Di posseder credendo un merito infinito,
Le visite coltiva, coltiva i cicisbei,
E guai se uno mi guarda, li vuol tutti per lei.
Finor quanti partiti a me son capitati,
Con arte e con malizia li ha1 tutti attraversati.
E intanto passan gli anni senza speranza alcuna,
Malgrado alla mia dote, di ritrovar fortuna.
Sol colla cara sposa il padre si consiglia,
E l’ultima di tutti son io nella famiglia.
Fra l’amor che mi sprona, e il trattamento indegno,
Entrai da risoluta nel periglioso impegno.
So che ciò non conviene a giovane bennata,
Ma ragion non conosce un’alma innamorata.
Sì, maritarmi io voglio... Dormi, Lisetta?
Lisetta.
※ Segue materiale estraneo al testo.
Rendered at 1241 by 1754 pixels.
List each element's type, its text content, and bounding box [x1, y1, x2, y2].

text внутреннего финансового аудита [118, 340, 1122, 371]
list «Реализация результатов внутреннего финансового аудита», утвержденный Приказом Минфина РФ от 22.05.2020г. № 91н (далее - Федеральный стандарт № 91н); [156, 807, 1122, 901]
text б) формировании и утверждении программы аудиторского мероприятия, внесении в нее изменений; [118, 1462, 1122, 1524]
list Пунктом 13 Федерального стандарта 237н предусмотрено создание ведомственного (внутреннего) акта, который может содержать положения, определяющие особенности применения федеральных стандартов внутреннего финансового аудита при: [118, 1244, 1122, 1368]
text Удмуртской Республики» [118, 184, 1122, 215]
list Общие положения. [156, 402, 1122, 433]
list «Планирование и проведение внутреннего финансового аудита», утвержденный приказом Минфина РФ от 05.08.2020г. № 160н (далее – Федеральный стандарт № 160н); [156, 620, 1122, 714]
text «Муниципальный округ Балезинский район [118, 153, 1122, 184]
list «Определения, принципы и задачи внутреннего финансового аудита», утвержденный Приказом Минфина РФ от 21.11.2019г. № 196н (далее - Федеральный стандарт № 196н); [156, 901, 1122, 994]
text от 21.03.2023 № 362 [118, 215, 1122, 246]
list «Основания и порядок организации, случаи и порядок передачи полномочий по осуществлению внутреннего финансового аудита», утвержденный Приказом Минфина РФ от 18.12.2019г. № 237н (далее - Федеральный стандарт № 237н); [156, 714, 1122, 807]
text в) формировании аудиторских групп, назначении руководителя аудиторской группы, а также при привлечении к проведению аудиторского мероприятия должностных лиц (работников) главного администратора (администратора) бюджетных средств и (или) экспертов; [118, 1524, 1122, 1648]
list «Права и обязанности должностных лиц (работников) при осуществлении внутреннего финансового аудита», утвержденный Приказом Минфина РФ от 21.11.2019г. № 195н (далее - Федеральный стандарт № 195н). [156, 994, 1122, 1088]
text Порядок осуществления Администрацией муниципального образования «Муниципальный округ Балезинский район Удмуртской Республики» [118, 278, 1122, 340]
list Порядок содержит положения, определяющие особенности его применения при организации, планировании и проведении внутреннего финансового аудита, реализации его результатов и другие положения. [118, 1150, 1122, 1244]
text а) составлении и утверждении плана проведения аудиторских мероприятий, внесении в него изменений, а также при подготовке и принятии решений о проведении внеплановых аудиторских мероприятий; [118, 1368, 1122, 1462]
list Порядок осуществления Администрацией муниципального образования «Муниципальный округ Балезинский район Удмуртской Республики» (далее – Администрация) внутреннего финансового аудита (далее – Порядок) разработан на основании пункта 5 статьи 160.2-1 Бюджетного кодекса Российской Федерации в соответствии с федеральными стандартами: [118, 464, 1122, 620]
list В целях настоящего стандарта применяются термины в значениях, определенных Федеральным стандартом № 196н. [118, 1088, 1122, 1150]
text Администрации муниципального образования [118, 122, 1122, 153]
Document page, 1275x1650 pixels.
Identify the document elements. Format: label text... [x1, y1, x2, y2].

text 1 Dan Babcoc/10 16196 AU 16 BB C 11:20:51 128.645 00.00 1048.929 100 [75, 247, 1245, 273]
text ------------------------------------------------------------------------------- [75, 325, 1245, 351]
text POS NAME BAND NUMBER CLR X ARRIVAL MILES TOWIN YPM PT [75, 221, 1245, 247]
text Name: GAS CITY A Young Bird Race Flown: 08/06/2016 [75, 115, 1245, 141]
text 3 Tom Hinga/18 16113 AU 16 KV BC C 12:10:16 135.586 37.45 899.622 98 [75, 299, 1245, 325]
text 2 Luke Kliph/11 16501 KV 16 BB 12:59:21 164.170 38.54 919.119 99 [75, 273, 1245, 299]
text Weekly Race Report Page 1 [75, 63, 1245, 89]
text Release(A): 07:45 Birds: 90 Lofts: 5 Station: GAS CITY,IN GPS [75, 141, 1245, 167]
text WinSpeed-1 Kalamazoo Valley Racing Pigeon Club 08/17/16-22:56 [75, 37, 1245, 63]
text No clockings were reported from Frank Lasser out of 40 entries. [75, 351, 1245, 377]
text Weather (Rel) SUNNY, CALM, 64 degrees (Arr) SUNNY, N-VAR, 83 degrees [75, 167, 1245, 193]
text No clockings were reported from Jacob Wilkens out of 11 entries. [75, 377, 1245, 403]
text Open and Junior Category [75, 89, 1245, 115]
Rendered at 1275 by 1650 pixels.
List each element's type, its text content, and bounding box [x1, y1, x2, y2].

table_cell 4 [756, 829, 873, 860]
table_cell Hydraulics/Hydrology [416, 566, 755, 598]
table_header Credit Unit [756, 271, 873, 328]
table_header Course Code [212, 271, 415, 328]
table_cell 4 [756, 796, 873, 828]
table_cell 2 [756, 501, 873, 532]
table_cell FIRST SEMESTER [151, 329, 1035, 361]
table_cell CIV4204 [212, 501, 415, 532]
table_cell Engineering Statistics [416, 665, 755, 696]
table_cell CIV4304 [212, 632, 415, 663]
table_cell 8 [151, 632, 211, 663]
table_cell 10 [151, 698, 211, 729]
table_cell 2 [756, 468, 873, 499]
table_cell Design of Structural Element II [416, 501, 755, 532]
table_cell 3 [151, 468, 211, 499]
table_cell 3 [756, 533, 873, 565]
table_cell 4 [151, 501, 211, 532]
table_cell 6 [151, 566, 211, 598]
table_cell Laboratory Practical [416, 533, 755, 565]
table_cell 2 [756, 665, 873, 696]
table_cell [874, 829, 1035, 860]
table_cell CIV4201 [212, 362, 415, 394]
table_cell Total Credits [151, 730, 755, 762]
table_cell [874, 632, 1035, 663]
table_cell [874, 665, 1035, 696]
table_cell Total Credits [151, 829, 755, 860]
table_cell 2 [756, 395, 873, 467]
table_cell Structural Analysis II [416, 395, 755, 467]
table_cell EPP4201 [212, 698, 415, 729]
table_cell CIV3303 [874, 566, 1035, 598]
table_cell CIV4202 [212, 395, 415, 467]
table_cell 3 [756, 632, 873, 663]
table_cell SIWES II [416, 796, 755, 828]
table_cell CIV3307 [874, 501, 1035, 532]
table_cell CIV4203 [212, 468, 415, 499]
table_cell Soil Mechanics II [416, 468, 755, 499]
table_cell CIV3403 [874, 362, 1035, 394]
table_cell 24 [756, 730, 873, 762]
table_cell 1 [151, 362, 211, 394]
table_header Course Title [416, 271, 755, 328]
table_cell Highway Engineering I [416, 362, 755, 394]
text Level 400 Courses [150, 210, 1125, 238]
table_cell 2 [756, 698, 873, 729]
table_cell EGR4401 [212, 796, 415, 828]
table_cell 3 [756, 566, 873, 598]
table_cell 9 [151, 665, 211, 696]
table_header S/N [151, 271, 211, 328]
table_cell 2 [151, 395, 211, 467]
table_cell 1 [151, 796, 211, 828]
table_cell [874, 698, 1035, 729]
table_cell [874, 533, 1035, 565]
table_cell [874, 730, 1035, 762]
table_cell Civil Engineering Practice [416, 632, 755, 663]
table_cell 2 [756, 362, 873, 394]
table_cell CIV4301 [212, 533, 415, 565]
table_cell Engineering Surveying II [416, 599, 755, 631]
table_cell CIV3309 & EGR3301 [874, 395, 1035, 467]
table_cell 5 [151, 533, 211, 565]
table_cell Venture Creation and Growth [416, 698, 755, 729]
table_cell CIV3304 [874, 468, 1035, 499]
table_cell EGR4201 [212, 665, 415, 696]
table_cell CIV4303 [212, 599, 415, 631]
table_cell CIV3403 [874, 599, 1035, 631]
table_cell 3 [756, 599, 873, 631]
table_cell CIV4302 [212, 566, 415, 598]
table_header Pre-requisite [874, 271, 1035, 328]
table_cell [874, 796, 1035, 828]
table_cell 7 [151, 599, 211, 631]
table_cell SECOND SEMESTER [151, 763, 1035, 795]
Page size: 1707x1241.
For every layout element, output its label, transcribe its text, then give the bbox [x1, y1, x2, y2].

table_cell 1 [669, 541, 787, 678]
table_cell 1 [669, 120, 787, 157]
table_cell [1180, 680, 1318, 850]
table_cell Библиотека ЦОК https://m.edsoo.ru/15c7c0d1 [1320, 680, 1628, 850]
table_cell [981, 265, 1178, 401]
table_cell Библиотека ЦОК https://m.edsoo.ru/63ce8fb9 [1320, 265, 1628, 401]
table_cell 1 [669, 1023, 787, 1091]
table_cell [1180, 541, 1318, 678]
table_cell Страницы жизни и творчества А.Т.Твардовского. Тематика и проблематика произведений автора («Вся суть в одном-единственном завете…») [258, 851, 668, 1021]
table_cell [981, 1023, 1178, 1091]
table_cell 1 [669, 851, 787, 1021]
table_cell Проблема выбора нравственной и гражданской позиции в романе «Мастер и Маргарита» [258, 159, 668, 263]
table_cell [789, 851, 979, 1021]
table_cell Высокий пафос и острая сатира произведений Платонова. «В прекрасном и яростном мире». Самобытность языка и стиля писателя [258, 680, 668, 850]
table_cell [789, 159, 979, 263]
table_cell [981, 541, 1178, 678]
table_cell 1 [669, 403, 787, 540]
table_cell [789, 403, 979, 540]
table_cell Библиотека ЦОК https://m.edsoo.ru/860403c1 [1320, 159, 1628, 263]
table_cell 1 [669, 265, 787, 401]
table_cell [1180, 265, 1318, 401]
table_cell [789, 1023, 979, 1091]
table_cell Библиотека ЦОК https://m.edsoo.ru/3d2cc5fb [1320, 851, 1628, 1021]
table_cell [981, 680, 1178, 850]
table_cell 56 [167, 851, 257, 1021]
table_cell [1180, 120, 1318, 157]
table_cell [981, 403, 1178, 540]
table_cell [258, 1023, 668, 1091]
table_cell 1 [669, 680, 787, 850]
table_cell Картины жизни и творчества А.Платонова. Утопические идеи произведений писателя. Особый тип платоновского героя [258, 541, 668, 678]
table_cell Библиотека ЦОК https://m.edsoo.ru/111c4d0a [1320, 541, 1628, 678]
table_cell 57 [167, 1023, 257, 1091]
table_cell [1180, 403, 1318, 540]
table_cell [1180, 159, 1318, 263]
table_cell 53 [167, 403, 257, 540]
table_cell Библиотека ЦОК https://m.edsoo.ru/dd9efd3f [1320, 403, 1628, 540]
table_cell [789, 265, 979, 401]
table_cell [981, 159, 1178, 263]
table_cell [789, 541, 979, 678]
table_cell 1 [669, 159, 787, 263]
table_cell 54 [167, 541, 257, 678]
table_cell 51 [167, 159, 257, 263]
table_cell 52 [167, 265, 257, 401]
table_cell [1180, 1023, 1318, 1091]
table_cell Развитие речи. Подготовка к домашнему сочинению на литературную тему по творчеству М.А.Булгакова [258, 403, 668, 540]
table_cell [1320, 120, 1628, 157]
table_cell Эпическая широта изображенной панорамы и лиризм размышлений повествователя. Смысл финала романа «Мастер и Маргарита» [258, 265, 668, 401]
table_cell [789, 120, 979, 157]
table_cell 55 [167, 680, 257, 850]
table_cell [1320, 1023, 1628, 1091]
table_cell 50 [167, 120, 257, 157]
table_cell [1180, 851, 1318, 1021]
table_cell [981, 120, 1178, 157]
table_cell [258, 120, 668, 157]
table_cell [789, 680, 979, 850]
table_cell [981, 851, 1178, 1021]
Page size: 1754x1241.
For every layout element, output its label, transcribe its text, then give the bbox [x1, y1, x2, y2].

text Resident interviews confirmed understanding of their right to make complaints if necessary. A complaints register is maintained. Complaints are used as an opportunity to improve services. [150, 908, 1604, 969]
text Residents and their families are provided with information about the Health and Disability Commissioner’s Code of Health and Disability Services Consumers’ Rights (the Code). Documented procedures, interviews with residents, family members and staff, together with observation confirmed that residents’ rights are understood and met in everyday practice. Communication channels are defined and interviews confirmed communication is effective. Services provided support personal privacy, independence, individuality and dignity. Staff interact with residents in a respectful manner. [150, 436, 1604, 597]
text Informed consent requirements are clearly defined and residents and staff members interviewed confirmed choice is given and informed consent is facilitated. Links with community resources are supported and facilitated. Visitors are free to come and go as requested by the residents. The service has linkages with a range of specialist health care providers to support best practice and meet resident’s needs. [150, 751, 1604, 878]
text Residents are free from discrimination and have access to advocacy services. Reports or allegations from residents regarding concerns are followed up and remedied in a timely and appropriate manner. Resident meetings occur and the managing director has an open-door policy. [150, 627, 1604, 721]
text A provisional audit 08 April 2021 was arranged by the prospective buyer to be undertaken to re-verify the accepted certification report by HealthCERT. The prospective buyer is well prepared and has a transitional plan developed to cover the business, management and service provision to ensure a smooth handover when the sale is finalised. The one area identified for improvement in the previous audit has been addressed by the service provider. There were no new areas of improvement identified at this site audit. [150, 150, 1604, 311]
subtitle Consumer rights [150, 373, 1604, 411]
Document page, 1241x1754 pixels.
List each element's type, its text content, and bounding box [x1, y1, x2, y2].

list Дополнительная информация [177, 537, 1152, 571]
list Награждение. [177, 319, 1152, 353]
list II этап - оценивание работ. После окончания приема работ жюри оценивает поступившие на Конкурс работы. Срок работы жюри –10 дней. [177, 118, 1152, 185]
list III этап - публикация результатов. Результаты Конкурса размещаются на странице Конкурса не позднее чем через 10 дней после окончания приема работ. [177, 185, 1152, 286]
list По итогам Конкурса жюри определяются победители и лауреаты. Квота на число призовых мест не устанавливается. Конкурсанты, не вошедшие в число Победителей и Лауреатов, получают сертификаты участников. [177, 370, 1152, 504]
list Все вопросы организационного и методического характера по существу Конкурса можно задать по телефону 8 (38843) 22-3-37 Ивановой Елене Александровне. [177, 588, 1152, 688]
Oibò. (svegliandosi)
Barbara. Cosa ho detto finora?
(Mariano si addormenta in piedi, barcollando)
Lisetta. In verità nol so.
Barbara. Dunque così mi ascolti? (a Lisetta)
Lisetta. Perdon, per carità.
Barbara. Usi colla padrona sì bella inciviltà?
Quel che finora ho detto, laverò detto invano?
Lisetta. Mi darei delle pugna.
Barbara. Parlerò con Mariano.
(voltandosi a Mariano, lo vede addormentato)
Povera me! Mariano. (destandolo)
Mariano. Seguiti pur.
Barbara. Vigliacco!
Mariano. Per carità, signora, datemi del tabacco.
Barbara. Piglialo, e se più dormi.... (gli dà una tabacchiera d’argento)
Mariano. No certo, infino a sera.
Se ho tabacco, non dormo.
Lisetta. (A lui la tabacchiera?) (da sè)
- ↑ Nelle edd. del Settecento è stampato l’ha, o gl’ha.